I bet there are many other boardrooms around Silicon Valley who are panicking over this. There's so much pressure to be immediately profitable and show predictable year over year growth. How many have faked user trials or cooked the books in ways that would make Enron blush?
Look at facebook. 1.23 billion active daily users? Really?
And this is published in financial and technical press with precious little skepticism. FB must be happily counting every single incidental embedded bit of javascript that phones home from a facebook logo on an otherwise unrelated site count as an active user. And then some. One in 6 people on the _planet_. Every day. Think about the boldness of saying that with a straight face. But the hype machine is happy to keep echoing that claim.
Well the stakes are a lot lower when it's social media or something. Theranos' problem was that it tried to take the Silicon Valley mentality to medicine, and as we've seen there's a little agency called the FDA that doesn't give a damn how hot or well funded you are. They will crush you into dust if you try to play games.
> There's so much pressure to be immediately profitable
One of Silicon Valley's problems continues to be that there is so little pressure to build a profitable business from early on. It's the exact opposite, they overwhelmingly encourage reckless behavior to chase growth over profit, resulting in almost exclusively extreme binary outcomes (as desired by the VCs).
I'm not sure that's true.
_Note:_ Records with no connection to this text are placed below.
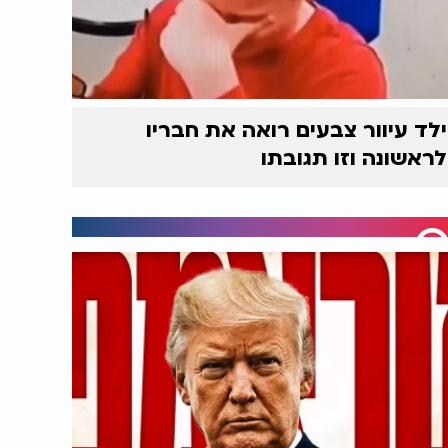
ילד עיוור צבעים רואה את חבריו
לראשונה וזו תגובתו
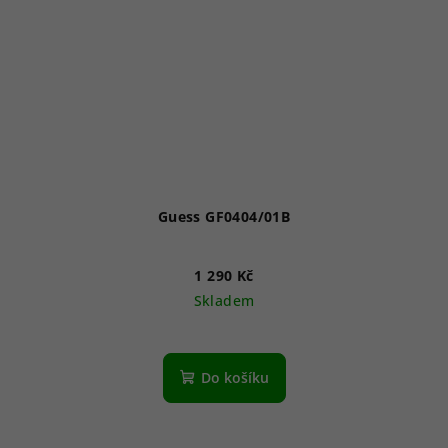
Guess GF0404/01B
1 290 Kč
Skladem
Do košíku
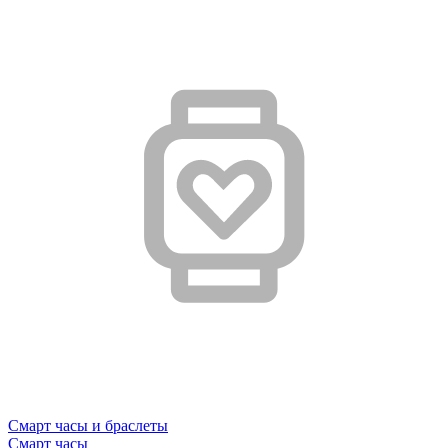
Смарт часы и браслеты
Смарт часы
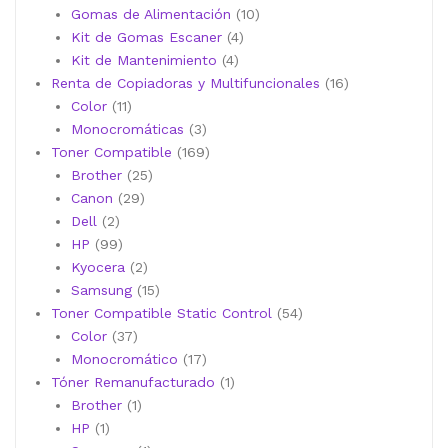
10
productos
Gomas de Alimentación
10
4
productos
Kit de Gomas Escaner
4
4
productos
Kit de Mantenimiento
4
productos
16
Renta de Copiadoras y Multifuncionales
16
11
productos
Color
11
productos
3
Monocromáticas
3
productos
169
Toner Compatible
169
25
productos
Brother
25
29
productos
Canon
29
2
productos
Dell
2
productos
99
HP
99
productos
2
Kyocera
2
productos
15
Samsung
15
productos
54
Toner Compatible Static Control
54
37
productos
Color
37
productos
17
Monocromático
17
productos
1
Tóner Remanufacturado
1
1
producto
Brother
1
1
producto
HP
1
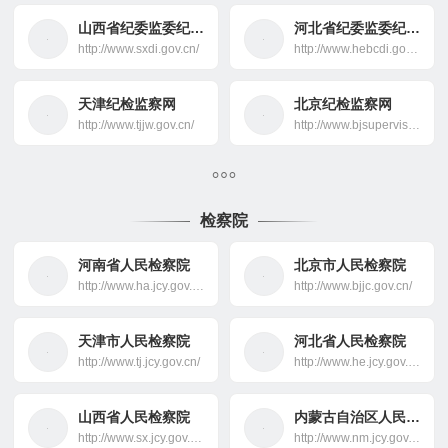
山西省纪委监委纪检监察网
河北省纪委监委纪检监察网
http://www.sxdi.gov.cn/
http://www.hebcdi.gov.cn/
天津纪检监察网
北京纪检监察网
http://www.tjjw.gov.cn/
http://www.bjsupervision.gov.cn/
检察院
河南省人民检察院
北京市人民检察院
http://www.ha.jcy.gov.cn/
http://www.bjjc.gov.cn/
天津市人民检察院
河北省人民检察院
http://www.tj.jcy.gov.cn/
http://www.he.jcy.gov.cn/
山西省人民检察院
内蒙古自治区人民检察院
http://www.sx.jcy.gov.cn/
http://www.nm.jcy.gov.cn/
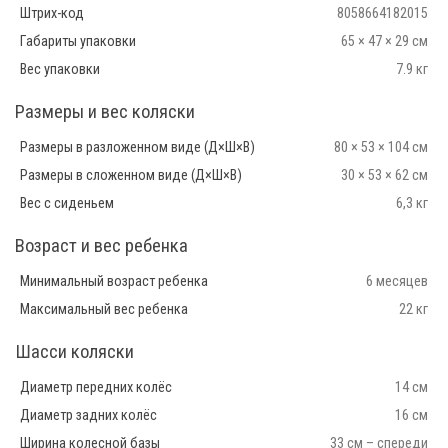
Штрих-код
8058664182015
Габариты упаковки
65 × 47 × 29 см
Вес упаковки
7.9 кг
Размеры и вес коляски
Размеры в разложенном виде (Д×Ш×В)
80 × 53 × 104 см
Размеры в сложенном виде (Д×Ш×В)
30 × 53 × 62 см
Вес с сиденьем
6,3 кг
Возраст и вес ребенка
Минимальный возраст ребенка
6 месяцев
Максимальный вес ребенка
22 кг
Шасси коляски
Диаметр передних колёс
14 см
Диаметр задних колёс
16 см
Ширина колесной базы
33 см – спереди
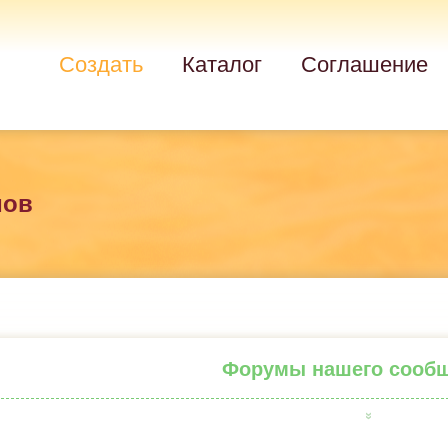
Создать
Каталог
Соглашение
мов
Форумы нашего сооб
It's very easy to build a failed business, but to build an overly hyped failed business, you need a taste of success to point to as indicating you are on a rocket ship ride to trillion dollar valuation.
It's pretty damn easy to create a fictious $100 million transaction with other insiders, then gloss over the details on the balance sheet.
> It's very easy to build a failed business, but to build an overly hyped failed business, you need a taste of success to point to as indicating you are on a rocket ship ride to trillion dollar valuation.
What does that have to do with Silicon Valley VCs intentionally forcing extreme binary outcomes because they are willing to burn down 98 companies to get 2 huge homeruns? There's no debate to be had, we have a lot of actual data in regards to the industry, which numerous prominent VC firms routinely publish. We also have multiple bubbles worth of history in regards to VC behavior and the general day to day crunchbase or VC funding news type information. There's a non-stop 20+ year history of Silicon Valley VCs doing exactly what I've described, leaving a vast parade of thousands of dead formerly multi-million dollar start-ups in their wake.
> It's pretty damn easy to create a fictious $100 million transaction with other insiders, then gloss over the details on the balance sheet.
I have no idea what you're talking about or how that pertains to what I said.
I think you are actually agreeing with me to some extent, that SV is based (partly? Largely?) on funny money.
I'm just pointing out that in addition to that, insider dealing and cooked books play a greater role in the funny money economy than anyone likes to talk about.
My (limited) contact with the VC biotech world is more than enough to stay well away from it. It is, by and large, scientifically bankrupt outside of more traditional pharma and ag stuff.